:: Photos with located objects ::
------------------------------------------------------------

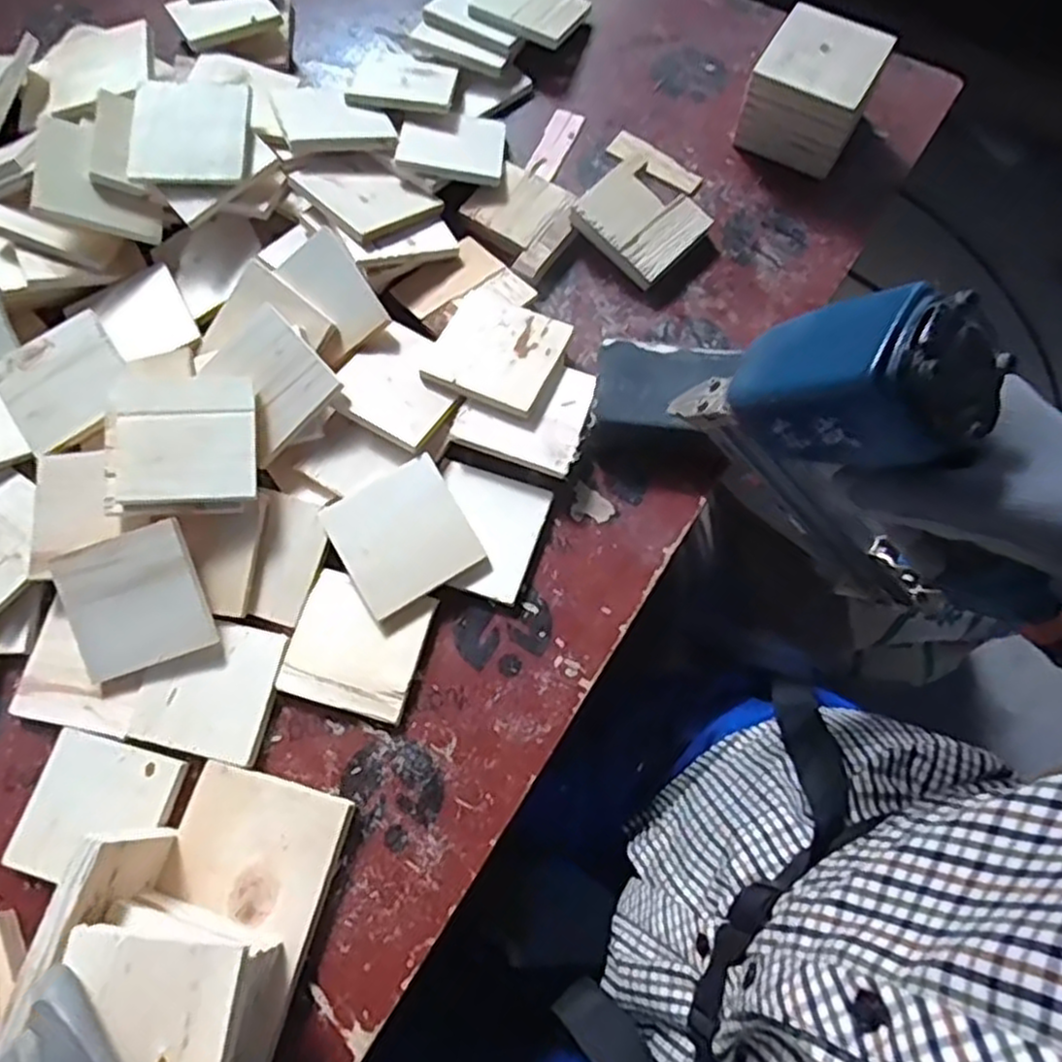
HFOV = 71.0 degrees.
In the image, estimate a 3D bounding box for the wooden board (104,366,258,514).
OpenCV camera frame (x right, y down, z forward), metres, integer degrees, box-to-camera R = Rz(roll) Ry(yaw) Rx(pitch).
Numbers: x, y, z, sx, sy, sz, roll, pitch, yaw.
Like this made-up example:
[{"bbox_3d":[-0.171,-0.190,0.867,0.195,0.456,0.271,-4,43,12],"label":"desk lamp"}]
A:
[{"bbox_3d":[-0.243,-0.064,0.521,0.095,0.014,0.101,1,78,-12],"label":"wooden board"}]

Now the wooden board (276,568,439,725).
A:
[{"bbox_3d":[-0.121,0.080,0.522,0.089,0.011,0.088,15,73,7],"label":"wooden board"}]

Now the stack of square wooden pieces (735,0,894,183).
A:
[{"bbox_3d":[0.239,-0.372,0.635,0.092,0.080,0.081,28,75,11],"label":"stack of square wooden pieces"}]

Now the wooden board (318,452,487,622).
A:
[{"bbox_3d":[-0.090,0.003,0.524,0.087,0.005,0.087,-30,84,-10],"label":"wooden board"}]

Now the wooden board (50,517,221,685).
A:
[{"bbox_3d":[-0.271,0.049,0.511,0.091,0.013,0.090,-19,94,-1],"label":"wooden board"}]

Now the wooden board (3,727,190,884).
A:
[{"bbox_3d":[-0.285,0.184,0.489,0.091,0.012,0.088,12,72,6],"label":"wooden board"}]

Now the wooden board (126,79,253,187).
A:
[{"bbox_3d":[-0.270,-0.318,0.592,0.088,0.010,0.087,2,83,-6],"label":"wooden board"}]

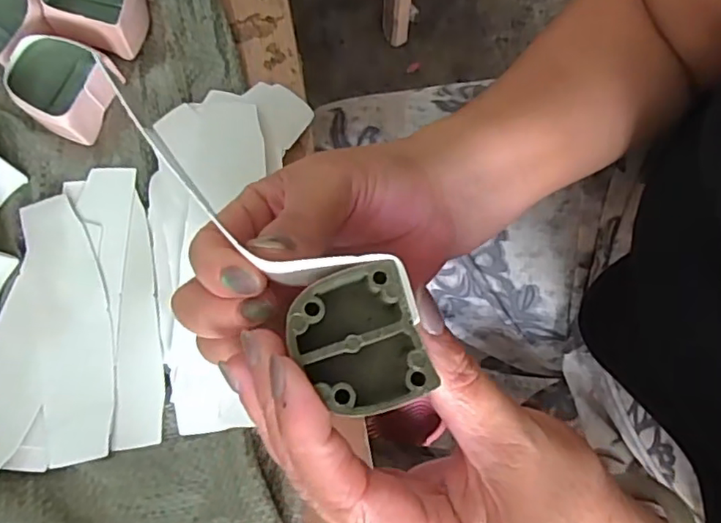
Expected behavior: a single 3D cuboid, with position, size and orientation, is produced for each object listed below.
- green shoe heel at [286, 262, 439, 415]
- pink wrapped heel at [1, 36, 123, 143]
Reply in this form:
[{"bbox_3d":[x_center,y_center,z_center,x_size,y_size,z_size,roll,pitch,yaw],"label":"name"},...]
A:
[{"bbox_3d":[-0.001,0.025,0.182,0.037,0.016,0.043,-18,76,-3],"label":"green shoe heel"},{"bbox_3d":[-0.159,-0.095,0.313,0.041,0.028,0.049,27,79,8],"label":"pink wrapped heel"}]

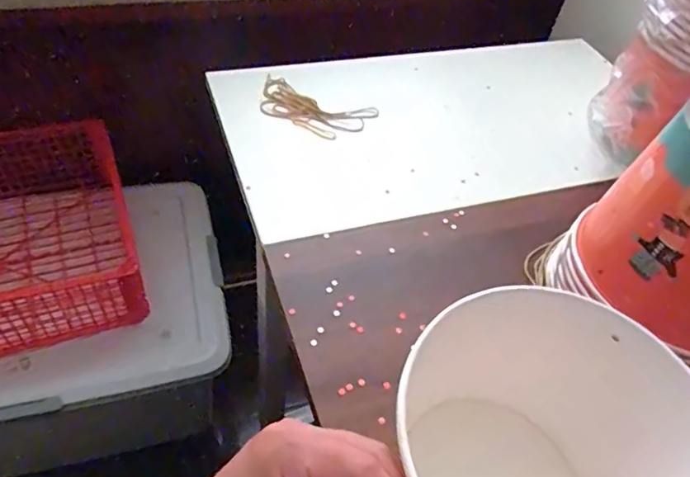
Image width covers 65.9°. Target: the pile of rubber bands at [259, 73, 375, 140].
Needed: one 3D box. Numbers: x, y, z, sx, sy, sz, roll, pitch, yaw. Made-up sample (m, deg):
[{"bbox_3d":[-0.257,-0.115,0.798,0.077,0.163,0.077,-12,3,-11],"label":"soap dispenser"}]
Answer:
[{"bbox_3d":[-0.038,-0.152,0.618,0.135,0.013,0.068,18,49,9],"label":"pile of rubber bands"}]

------------------------------------------------------------

:: Exercise ::
Above are the records; copy each line from them that includes the string "roll".

:: Output of the exercise ::
OpenCV camera frame (x right, y down, z forward), metres, integer degrees, box-to-camera R = Rz(roll) Ry(yaw) Rx(pitch).
Numbers: x, y, z, sx, sy, sz, roll, pitch, yaw.
[{"bbox_3d":[x_center,y_center,z_center,x_size,y_size,z_size,roll,pitch,yaw],"label":"name"},...]
Needed: one 3D box. Numbers: x, y, z, sx, sy, sz, roll, pitch, yaw. Made-up sample (m, deg):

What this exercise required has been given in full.